En vérité, c’est bien là ce que Dieu a déclaré, il y a des milliers d’années déjà, quand nous sommes entrés pour la première fois dans le pays promis.

C’est bien, en effet, ce qui ressort du Deutéronome et du Lévitique.

Si on l’interprète comme un jugement divin, l’Holocauste montre de manière insigne que Dieu est Dieu.

Il communique la crainte de Dieu en tant que Juge.

Une telle crainte de Dieu fait cruellement défaut dans notre mentalité actuelle.

Notre éducation ne nous a pas appris à craindre Dieu, à trembler saintement devant lui. Mais, devant l’Holocauste, ces questions encore sans réponse et que nous avons préféré ne pas poser nous feraient connaître ce saint tremblement.

En tant que Juifs, ne sommes-nous pas tenus de chercher une réponse et de la trouver en Dieu? Il serait sage de nous rappeler ceci: c’est le jour où Dieu a vu un homme faire un détour pour aller regarder un buisson embrasé, puis, subjugué devant ce buisson, refuser de s’en éloigner, qu’il l’a appelé: «Moïse! Moïse! N’approche pas d’ici, ôte tes sandales de tes pieds, car l’endroit où tu te tiens est une terre sainte.» (Ex 3.4-5)

Moïse a été appelé à être l’instrument de la délivrance d’Israël parce que Dieu l’a vu détourner ses pas afin «d’aller voir». Dieu attend encore que nous allions regarder au-dedans de ce buisson qui n’a cessé de brûler, ce buisson du jugement embrasé du feu divin en présence duquel tout ce qu’il y a de naturel en nous voudrait se dérober.

Cela n’a rien d’agréable; mais si seulement nous consentions à le faire, ce détour, pour «aller voir»! Moïse n’a pas fait ce détour à la légère, par simple curiosité: on nous dit qu’il tenait à découvrir la raison pour laquelle ce buisson brûlait sans se consumer.

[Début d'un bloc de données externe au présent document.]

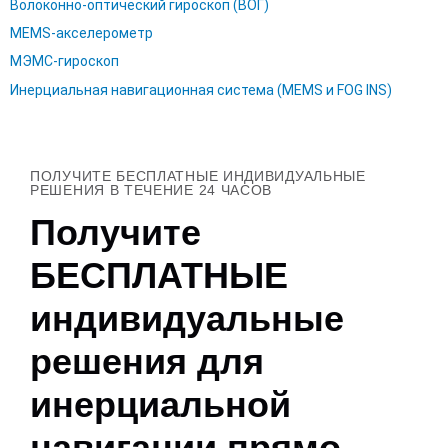
Волоконно-оптический гироскоп (ВОГ)
MEMS-акселерометр
МЭМС-гироскоп
Инерциальная навигационная система (MEMS и FOG INS)
ПОЛУЧИТЕ БЕСПЛАТНЫЕ ИНДИВИДУАЛЬНЫЕ
РЕШЕНИЯ В ТЕЧЕНИЕ 24 ЧАСОВ
Получите
БЕСПЛАТНЫЕ
индивидуальные
решения для
инерциальной
навигации прямо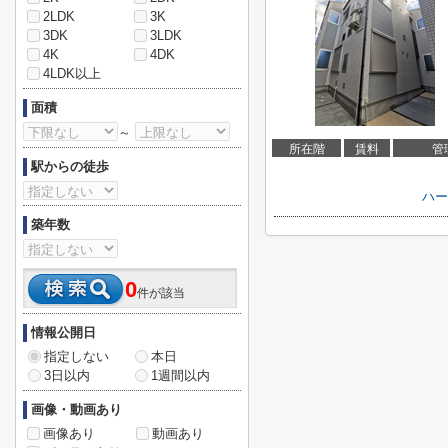
2LDK
3K
3DK
3LDK
4K
4DK
4LDK以上
面積
～
所在階
賃料
管
駅からの徒歩
ハー
築年数
0
件が該当
情報公開日
指定しない
本日
3日以内
1週間以内
画像・動画あり
画像あり
動画あり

Si nous cherchons l’explication suprême de ce feu au milieu duquel se tient le Seigneur, nous recevrons la révélation de Dieu; et une révélation de cette profondeur-là ne peut être accordée que dans ce lieu-là.

Une quête de cette nature demande un engagement total, même si la prise de conscience est des plus douloureuses; or, nos penchants naturels ne nous portent pas dans ce sens.

Nous promenons le regard à la surface des choses, sans chercher à voir au-dedans. Nous nous satisfaisons d’un semblant d’explication plutôt que d’affronter le dedans des choses. Moïse fut envoyé comme libérateur non seulement parce qu’il avait reçu un mandat, un ordre de mission, mais aussi parce que le feu du jugement lui avait communiqué une révélation divine: une connaissance incomparable de la personne divine, connaissance sans laquelle il n’aurait jamais pu conduire un peuple dans le désert pendant quarante années.

La vision de Dieu comme Juge nous fait défaut.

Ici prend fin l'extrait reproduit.